In this step, the query planner uses a variety of algorithms and techniques to determine the most efficient way to execute the query, considering factors such as the available indexes, the data distribution, and the overall structure of the database. This may involve selecting the most efficient algorithms for operations such as joins and sorting, and choosing the most appropriate indexes to use. It usually also does some of the optimizations that a compiler would perform, such as constant folding. These types of optimizations are about rewriting the input into an equivalent form that is easier for the planner to optimize.

An example of this is how the Vitess planner massages predicates into a shape that can be solved using an index. Given a predicate such as:

WHERE (id = 5 AND name = 'Toto') OR (id = 5 AND name = 'Mumin')

The OR in the middle here makes it hard for the planner to use an index on id to find the correct row. The optimizer will rewrite the predicate into something that is easier to optimize but still means the same thing.

WHERE id = 5 AND (name = 'Toto' OR name = 'Mumin')

Let us pause here and talk about why the order of table access is so important. Say we want to join three tables: A with B, and B with C. We could start by joining A with B, and take the output of that and join it with C. Or we can start from the other side — join B with C and then join that result with A. The intermediate state needed is where the big difference comes in. If AxB is very large, joining that with C will be very slow, compared to if we start with BxC that happens to be pretty small. It’s a path finding problem.

Here is a diagram of the tables used in the TPC-H query #8. The TPC-H is a decision support benchmark. It consists of a suite of business oriented ad-hoc queries and concurrent data modifications. It’s a well known dataset used to test the strength of database systems, in particular the query planner.

TPC-H query #8 diagram

Source: https://www.sqlite.org/queryplanner-ng.html

All the tables need to be visited, and the connections between tables have different costs. The planner can start at any (*) node. What is the path that touches all tables with the least cost? This is why the join order is so important.

Optimization in Vitess query planner

In Vitess, our query plans are partly executed on the SQL proxy layer, called VTGate, and partly on the individual shards. Probably the most important optimization we perform is to push down as much work as possible to MySQL. If we can perform a join or a filter in MySQL, that is always going to be faster than fetching all the individual rows and performing the same operation on the VTGate side.
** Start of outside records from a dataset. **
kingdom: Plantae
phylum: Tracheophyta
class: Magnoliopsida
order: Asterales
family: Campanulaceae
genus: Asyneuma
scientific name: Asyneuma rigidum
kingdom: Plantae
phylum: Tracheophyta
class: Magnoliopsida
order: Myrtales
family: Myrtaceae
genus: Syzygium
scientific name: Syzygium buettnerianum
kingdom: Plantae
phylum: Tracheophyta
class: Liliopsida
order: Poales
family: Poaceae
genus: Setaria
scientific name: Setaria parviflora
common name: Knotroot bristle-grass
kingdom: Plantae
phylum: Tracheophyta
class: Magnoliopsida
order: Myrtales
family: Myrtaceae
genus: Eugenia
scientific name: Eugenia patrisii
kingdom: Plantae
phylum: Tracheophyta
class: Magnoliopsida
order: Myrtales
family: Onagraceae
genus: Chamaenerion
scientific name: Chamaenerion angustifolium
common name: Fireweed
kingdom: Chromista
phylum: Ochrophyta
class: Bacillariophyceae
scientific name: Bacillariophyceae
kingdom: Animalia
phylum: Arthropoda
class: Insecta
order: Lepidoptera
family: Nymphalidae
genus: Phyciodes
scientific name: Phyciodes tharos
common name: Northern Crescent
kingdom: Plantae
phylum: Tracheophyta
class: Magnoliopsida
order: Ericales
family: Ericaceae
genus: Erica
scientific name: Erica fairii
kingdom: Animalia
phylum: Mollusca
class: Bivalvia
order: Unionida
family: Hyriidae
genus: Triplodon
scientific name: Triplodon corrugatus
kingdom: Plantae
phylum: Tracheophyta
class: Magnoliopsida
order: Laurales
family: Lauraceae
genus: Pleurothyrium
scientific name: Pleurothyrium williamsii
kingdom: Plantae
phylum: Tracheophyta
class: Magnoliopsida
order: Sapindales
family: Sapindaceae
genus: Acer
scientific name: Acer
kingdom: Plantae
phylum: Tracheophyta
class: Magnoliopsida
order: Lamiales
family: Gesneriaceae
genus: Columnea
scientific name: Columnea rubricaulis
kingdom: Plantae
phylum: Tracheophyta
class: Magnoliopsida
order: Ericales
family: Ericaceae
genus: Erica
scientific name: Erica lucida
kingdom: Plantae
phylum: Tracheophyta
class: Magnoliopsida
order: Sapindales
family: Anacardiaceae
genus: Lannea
So, during query planning, we are searching for the query plan that has the least number of network calls.

When planning aggregations, our strategy is to do as much aggregation as possible in MySQL, and then aggregate the aggregates. The planner rewrites the aggregation that the user asked for into smaller aggregations and sends those to MySQL. The results of these queries are then used as inputs and summarized into the final aggregation result. You can read more about grouping and aggregations in an earlier blog post.

Code generation

In the code generation phase, the compiler generates machine code based on the input source code and the analysis performed in previous phases. This machine code can then be executed by the computer's processor.

The query planner generates a plan that specifies the exact steps that the database engine should take to execute the query. This plan may include operations such as index scans, join algorithms, and sorting algorithms, as well as other details such as the order in which the operations should be performed.

The importance of a good query planner

Query planners are an essential component of database management systems, and the work that query planner developers do plays a crucial role for database systems. The field of query planning is an active area of research, with new algorithms and techniques being developed all the time. A good query planner can have a direct impact on the performance and efficiency of databases, which can have real-world benefits for the organizations and users that rely on those databases.